NASA's Kepler spacecraft has discovered 715 more planets in the Milky Way that could be a suitable to sustain human life. Since the first such discovery, in 1995, this brings the total to about 1,700.
"This is very good news indeed," said Biology Professor Carl Sagan of Pasadena CA.'s Cal Tech.
"We've just about trashed the earth. The rapid deterioration of our environment is leading toward a dead planet. So we have to escape the earth. I would say we must leave within the next 90 years or so."
His colleague B.F. Skinner-Brown of the Eco-Psychology Department echoed his gloomy assessment.
"Humans are necro-parasitic by nature. They have sought the complete subjugation of our planet and all species on it. The blowback is obvious."
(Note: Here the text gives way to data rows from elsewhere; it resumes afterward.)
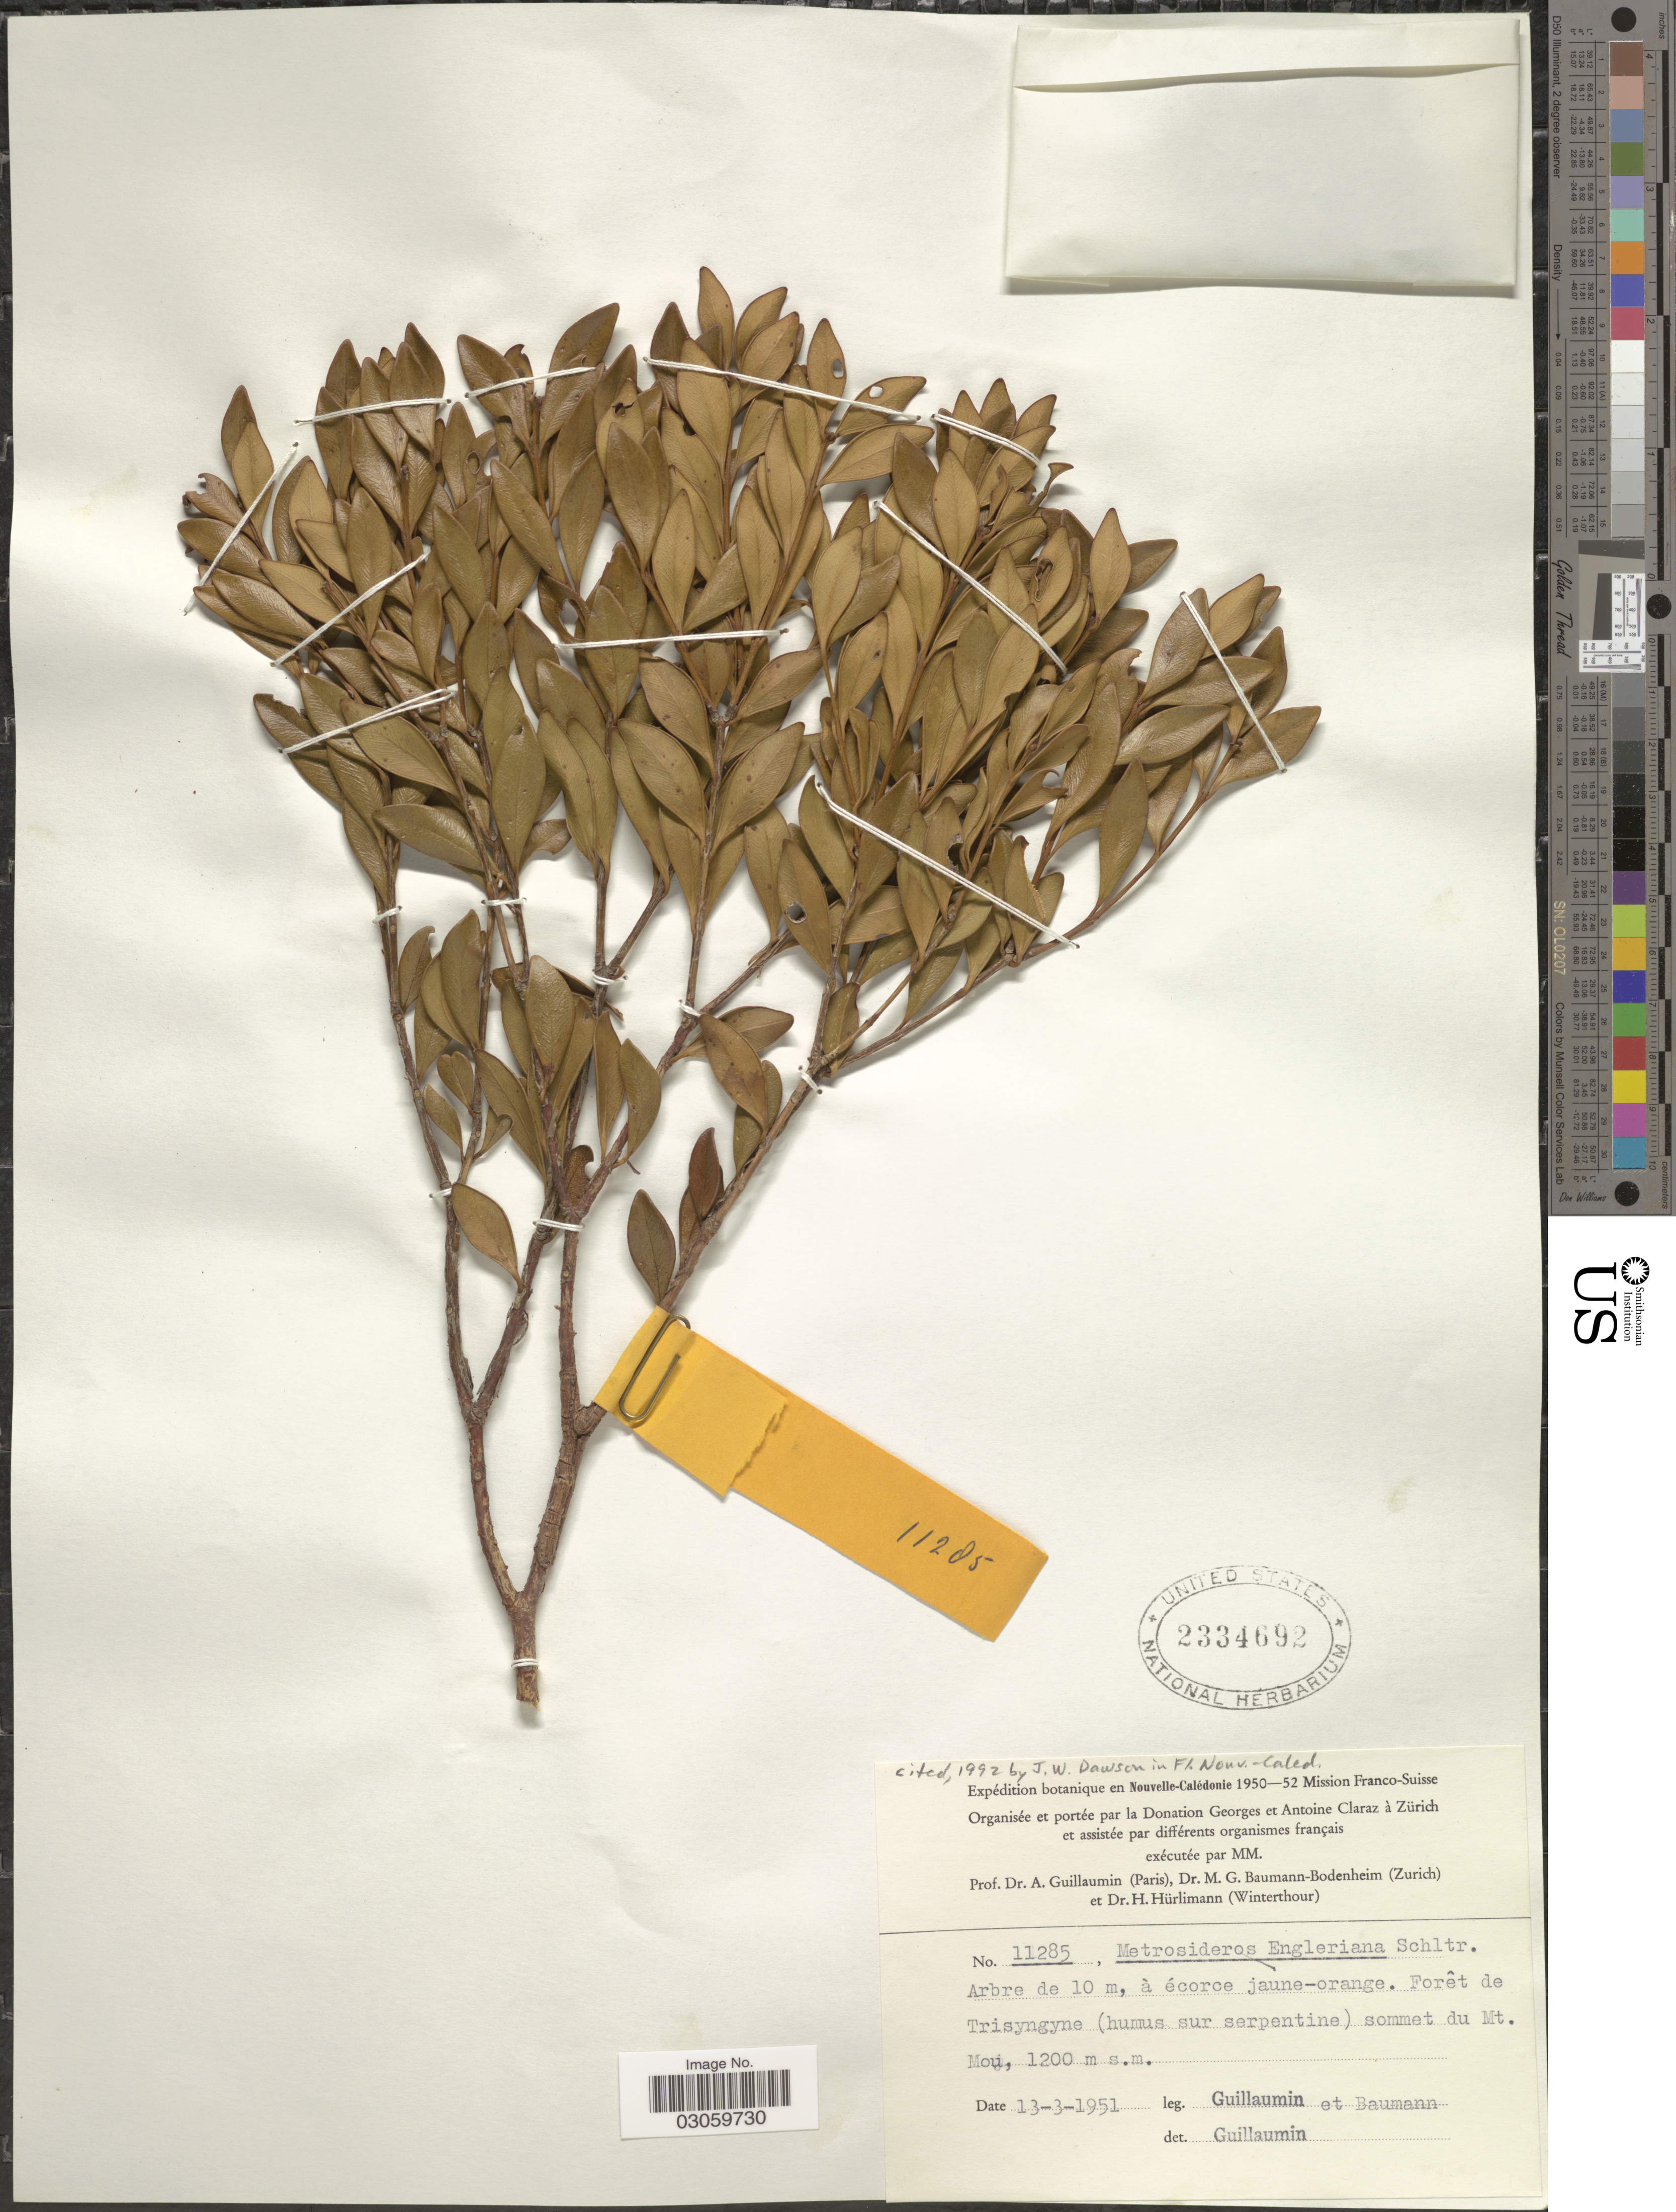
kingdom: Plantae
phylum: Tracheophyta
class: Magnoliopsida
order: Myrtales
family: Myrtaceae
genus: Metrosideros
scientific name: Metrosideros engleriana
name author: Schltr.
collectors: A. Guillaumin & M. G. Baumann-Bodenheim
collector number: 11285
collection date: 1951-03-13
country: New Caledonia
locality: Nouvelle-Calédonie. Forêt de Trisyngyne (humus sur serpentine) sommet du Mt. Mou.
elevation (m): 1200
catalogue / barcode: US 2334692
Skinner-Brown continued, 'We are pushing the ecosystems of the world out of the environment in which they evolved, They will all die. We have to leave the earth."
Cal Tech, M.I.T, J.P.L, N.A.S.A. and D.A.R.P.A. have formed a consortium, backed by Pentagon funding, to study the most efficient ways of leaving the planet for other Milky Way habitats similar to earth.
Physicist Carl Sagan of M.I.T. said that the group would include in its study ways to eventually escape the new planet because "humans are sure to trash it too."